Lange ist es noch nicht her, aber schon richtig Geschichte - die 90er Jahre in Schanghai.
Die Stadt hat sich in den letzten dreißig Jahren derart verändert, dass manche sie kaum wieder erkennen.
Heute applaudiert die Welt dem modernen Shanghai, besucht die Stadt, bestaunt Wolkenkratzer und Luxuskonsum, der nur an wenigen Orten auf der Erde so geballt in Erscheinung tritt wie hier. Selbst Leute, die noch vor 15 Jahren nie auf die Idee gekommen wären, nach China zu reisen, sind jetzt da, um zu sehen, wovon alle reden.
Etwas untergegangen durch den Boom ist das alte Schanghai.
Diesen Verlust spüren viele und dafür muss man nicht einmal alt sein, da die bisherigen Entwicklungen weniger als ein halbes Menschenleben dauerten.
2021 hat man in der modernen Raffles-Shopping-Mall am North Bund im Basement einen gastronomischen Bereich eingerichtet, in dem man das alte Schanghai erleben kann, den Shanghai City Mart. Man erreicht ihn mit der Metrolinie 12, Station: Tilanqiao.
Essensmöglichkeiten, Garküchen usw. reihen sich dort aneinander, dazwischen die dazugehörigen Sitzmöglichkeiten. Der Rest ist zweifellos Kulisse und viele Skeptiker werden den nörgelnden Vergleich mit Disneywelten anstimmen, aber offenbar gibt es ein Bedürfnis, das Alte zu erleben.
Und es ist anscheinend gut gemacht, denn viele Besucher fotografieren und filmen, Eltern zeigen ihren Kindern, was ein Telefon ist oder wie am Straßenrand Kastanien geröstet wurden und schon Mittzwanziger äußern sich, dass sie sich an ihre Kindheit erinnert fühlen und in so einer Umgebung aufgewachsen sind.
Auffällig finde ich als Besucher immer wieder die Bedeutung von Fahrrädern, Nähmaschinen, Telefonen, Radios und Warmhaltebehältern zum Transportieren von Essen, in Deutschland "Henkelmann" genannt. Fahrräder und Nähmaschinen waren in China noch sehr lange Statussymbole und dürften heute vielleicht einem Auto und einer Eigentumswohnung entsprechen.
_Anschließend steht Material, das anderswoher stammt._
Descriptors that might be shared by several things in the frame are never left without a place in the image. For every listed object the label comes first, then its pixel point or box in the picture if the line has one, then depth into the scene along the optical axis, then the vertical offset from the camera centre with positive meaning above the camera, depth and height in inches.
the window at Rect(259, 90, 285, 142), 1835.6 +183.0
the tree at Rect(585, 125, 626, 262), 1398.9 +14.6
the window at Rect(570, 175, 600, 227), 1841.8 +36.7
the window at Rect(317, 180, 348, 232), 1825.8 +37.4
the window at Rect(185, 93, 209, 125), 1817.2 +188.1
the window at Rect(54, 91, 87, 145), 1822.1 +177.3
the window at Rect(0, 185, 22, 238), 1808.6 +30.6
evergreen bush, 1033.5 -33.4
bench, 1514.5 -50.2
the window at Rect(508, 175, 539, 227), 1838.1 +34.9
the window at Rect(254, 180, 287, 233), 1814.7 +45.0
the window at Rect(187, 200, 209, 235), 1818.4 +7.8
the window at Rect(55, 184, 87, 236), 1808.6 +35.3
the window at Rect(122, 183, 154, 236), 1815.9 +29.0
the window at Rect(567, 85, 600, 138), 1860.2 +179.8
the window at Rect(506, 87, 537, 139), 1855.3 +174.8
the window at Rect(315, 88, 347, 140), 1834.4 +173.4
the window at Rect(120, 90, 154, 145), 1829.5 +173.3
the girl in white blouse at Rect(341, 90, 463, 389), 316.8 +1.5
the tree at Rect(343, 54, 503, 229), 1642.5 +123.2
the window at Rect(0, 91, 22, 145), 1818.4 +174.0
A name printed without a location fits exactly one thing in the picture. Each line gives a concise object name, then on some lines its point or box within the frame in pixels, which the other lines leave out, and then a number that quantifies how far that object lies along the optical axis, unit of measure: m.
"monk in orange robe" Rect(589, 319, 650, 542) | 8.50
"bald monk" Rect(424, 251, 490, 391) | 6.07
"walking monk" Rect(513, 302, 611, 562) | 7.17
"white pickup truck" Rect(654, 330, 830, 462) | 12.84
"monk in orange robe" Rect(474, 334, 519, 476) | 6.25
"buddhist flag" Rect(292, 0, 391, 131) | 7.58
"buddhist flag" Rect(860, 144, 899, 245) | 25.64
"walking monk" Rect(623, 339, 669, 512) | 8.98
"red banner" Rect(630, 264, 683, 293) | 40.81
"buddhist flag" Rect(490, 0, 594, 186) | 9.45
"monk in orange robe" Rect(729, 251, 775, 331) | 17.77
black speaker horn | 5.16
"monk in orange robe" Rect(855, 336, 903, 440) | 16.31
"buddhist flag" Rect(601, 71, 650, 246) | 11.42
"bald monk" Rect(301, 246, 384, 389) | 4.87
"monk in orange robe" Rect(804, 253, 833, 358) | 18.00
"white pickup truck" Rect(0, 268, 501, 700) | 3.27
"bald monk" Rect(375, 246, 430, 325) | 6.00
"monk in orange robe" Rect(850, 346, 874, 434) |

Der gesamte Bereich ist nicht klein, sondern umfasst ca. 3000 qm. Es ist nicht nur ein Platz, um den alles angeordnet ist, sondern es wird der Charakter eines kleinen Viertels mit Straßen, Plätzen und Häusern vermittelt.
Und da gerade Winter ist, ist alles mit Schneedekor überzogen.
Mir fiel vor allem auf, dass vor dreißig Jahren ausschließlich chinesische Beschriftungen verwendet wurden. Pinyin wurde erst relevant mit dem Erlernen von Fremdsprachen und den Tastaturen von Schreibmaschinen.
Außerhalb dieses historisch gestalteten Bereichs dominiert in der Raffles-Mall die lateinische Schrift.
Aber die Welt der glitzernden Shopping Malls ist auch nur "ein" Teil Schanghais. Stadtteile, in denen die Entwicklung verzögerter abläuft, gibt es einige. Vor allem, wenn man das Stadtzentrum verlässt. Selbst downtown gibt es Viertel, die wegen ihrer besonders nostalgischen Atmosphäre unter Denkmalschutz gestellt wurden, wie z.B. Tianzifang.